婆子们一听明日公主会赏赐她们,顿时心中乐开了花,连连应是,没想到帮公主办事还有赏赐可以拿,这种好事,婆子们愿意多来几次。
等着卫女官回到紫竹院时,从冬雪口中得知长乐公主留在紫竹院歇息了,卫女官不敢打扰,便与冬雪和冬清挤在一屋,冬雪和冬清挤在一个床,另外一个床留给了卫女官。
次日,等着颜菀卿醒来的时候发现自己的身侧空空如也,似乎昨晚躺在母亲怀中入睡只是一个梦,正失落时,却是听到屋内的屏风外有脚步声传来。
颜菀卿抬手揉了揉眼睛,再定睛一看,只瞧屏风外款款走来,撩开水晶珠帘的人正是自己的母亲长乐公主,颜菀卿娇嗔道:“母亲,你怎么不多睡一会儿?卿儿还以为昨晚和母亲共枕是个梦呢。”
长乐公主不紧不慢地走到颜菀卿床边,将衣裳给颜菀卿拿好,嘴角边荡漾着浅浅的笑容,“还怕母亲跑了不成吗?小傻瓜,快将衣裳穿好,母亲让小厨房煮了干贝瑶柱粥,前两日郊外的桩头送来他们新鲜晒干的干脆小鱼干,正好可以食用,母亲尝了一下,味道绝绝子。”

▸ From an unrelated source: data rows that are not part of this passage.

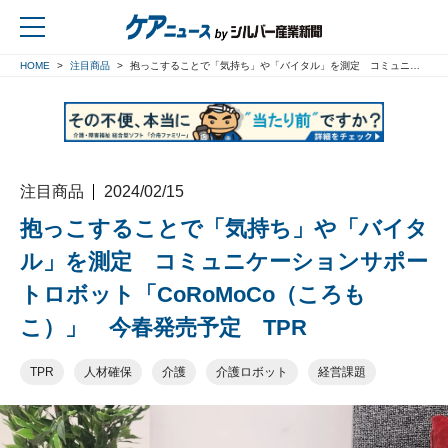
HOME
注目商品
抱っこすることで「気持ち」や「バイタル」を測定 コミュニケーションサポートロボット「CoRoMoCo（ころもこ）」 今春発売予定 TPR
戻る
注目商品
2024/02/15
抱っこすることで「気持ち」や「バイタ
ル」を測定 コミュニケーションサポー
トロボット「CoRoMoCo（ころも
こ）」 今春発売予定 TPR
TPR
人材確保
介護
介護ロボット
経営課題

长乐公主似乎今天心情特别好,说着话还不忘冲着女儿眨巴眼睛,分明与十几岁的小女孩无异。
看着长乐公主脸上洋溢着愉悦的笑容,颜菀卿也不禁心情大好,甚至对母亲说的那小鱼干充满了期待。
长乐公主在,颜菀卿也不赖床了,自己将衣裳穿戴好,自然了梳发髻的事情,颜菀卿是不擅长的,便唤了冬清进来给自己打理长发,冬清的手还是十分巧,很快就给颜菀卿盘好了一个飞仙髻,在发髻间钿上了几朵珍珠花钿便再无装饰,使得颜菀卿整个人看起来清雅脱俗,气质华贵。
在冬清的伺候下,颜菀卿梳洗好来到屏风外的桌几前时,长乐公主早已等候多时,“卿儿,来,坐下吃早膳,这个干贝瑶柱粥熬得浓稠又香,搭配着干脆小鱼干,这还有小菜,你快尝尝。”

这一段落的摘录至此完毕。